9. An electronic device, characterized in that, The electronic device includes: a processor, and a memory coupled to the processor. The memory is used to store computer programs; The processor is configured to execute the computer program stored in the memory, causing the electronic device to perform the following process: The obtained original anteroposterior and lateral radiographs are preprocessed to obtain the anteroposterior and lateral radiographs to be tested; and, The YOLO model was used to process the frontal and lateral views to be detected, and the detection results were obtained. The YOLO model comprises, in sequence: a backbone network for feature extraction, a neck network for fusing the extracted features, and a detection head for processing the fused features to obtain the detection result. The backbone network includes: an anterior view processing branch that takes the anterior view to be detected as input and a lateral view processing branch that takes the lateral view to be detected as input. The anterior view processing branch and the lateral view processing branch share a common part for extracting common features of the anterior view to be detected and the lateral view to be detected, and an independent part for extracting view-related high semantic features of the anterior view to be detected and the lateral view to be detected. The shared part is used to perform primary feature extraction on the anterior view to be detected and the lateral view to be detected to obtain primary anterior view features and primary lateral view features. The independent part is used to perform secondary feature extraction on the primary anterior view features to obtain secondary anterior view features and secondary feature extraction on the primary lateral view features to obtain secondary lateral view features. The output of the independent part is used as the input of the neck network.

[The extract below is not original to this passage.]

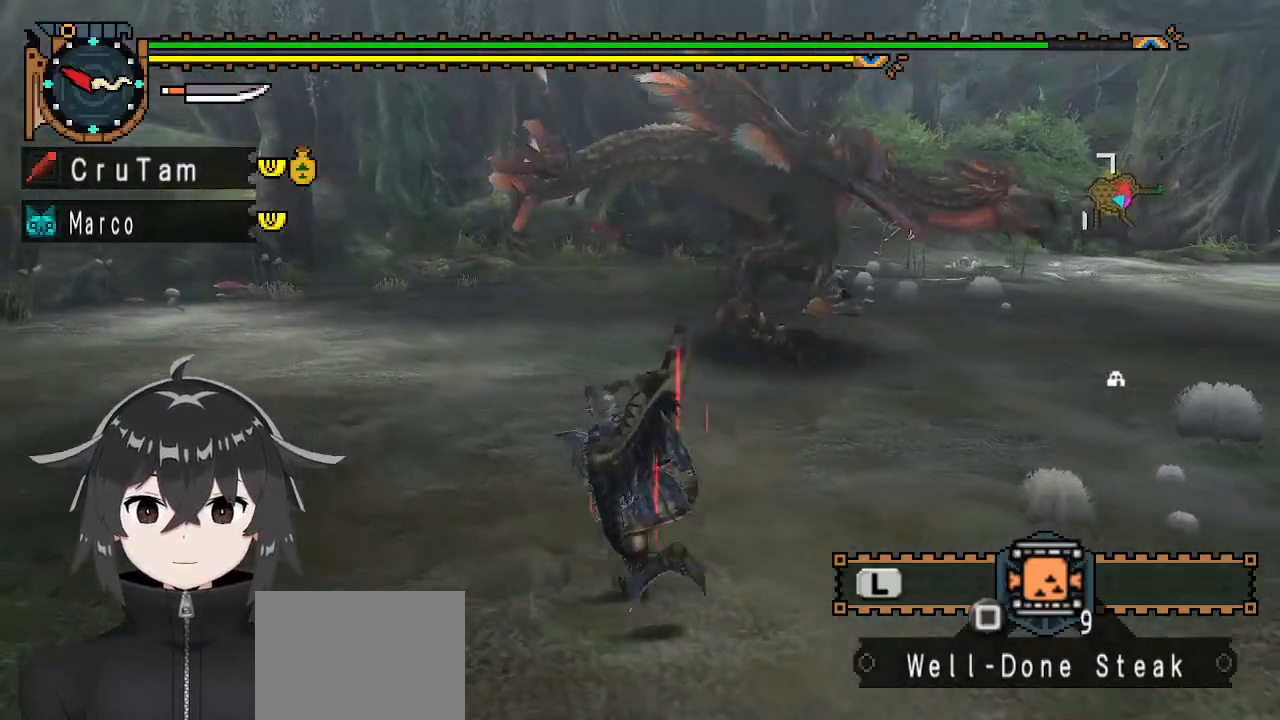
{"buttons": [], "left_stick": "up-left", "right_stick": "center", "events": [[167, "right_stick", "right"], [500, "right_stick", "center"]]}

10. A computer-readable storage medium, characterized in that, The computer-readable storage medium includes a computer program or instructions that, when executed on a computer, cause the computer to perform the following processes: The obtained original anteroposterior and lateral radiographs are preprocessed to obtain the anteroposterior and lateral radiographs to be tested; and, The YOLO model was used to process the frontal and lateral views to be detected, and the detection results were obtained. The YOLO model comprises, in sequence: a backbone network for feature extraction, a neck network for fusing the extracted features, and a detection head for processing the fused features to obtain the detection result. The backbone network includes: an anterior view processing branch that takes the anterior view to be detected as input and a lateral view processing branch that takes the lateral view to be detected as input. The anterior view processing branch and the lateral view processing branch share a common part for extracting common features of the anterior view to be detected and the lateral view to be detected, and an independent part for extracting view-related high semantic features of the anterior view to be detected and the lateral view to be detected. The shared part is used to perform primary feature extraction on the anterior view to be detected and the lateral view to be detected to obtain primary anterior view features and primary lateral view features. The independent part is used to perform secondary feature extraction on the primary anterior view features to obtain secondary anterior view features and secondary feature extraction on the primary lateral view features to obtain secondary lateral view features. The output of the independent part is used as the input of the neck network.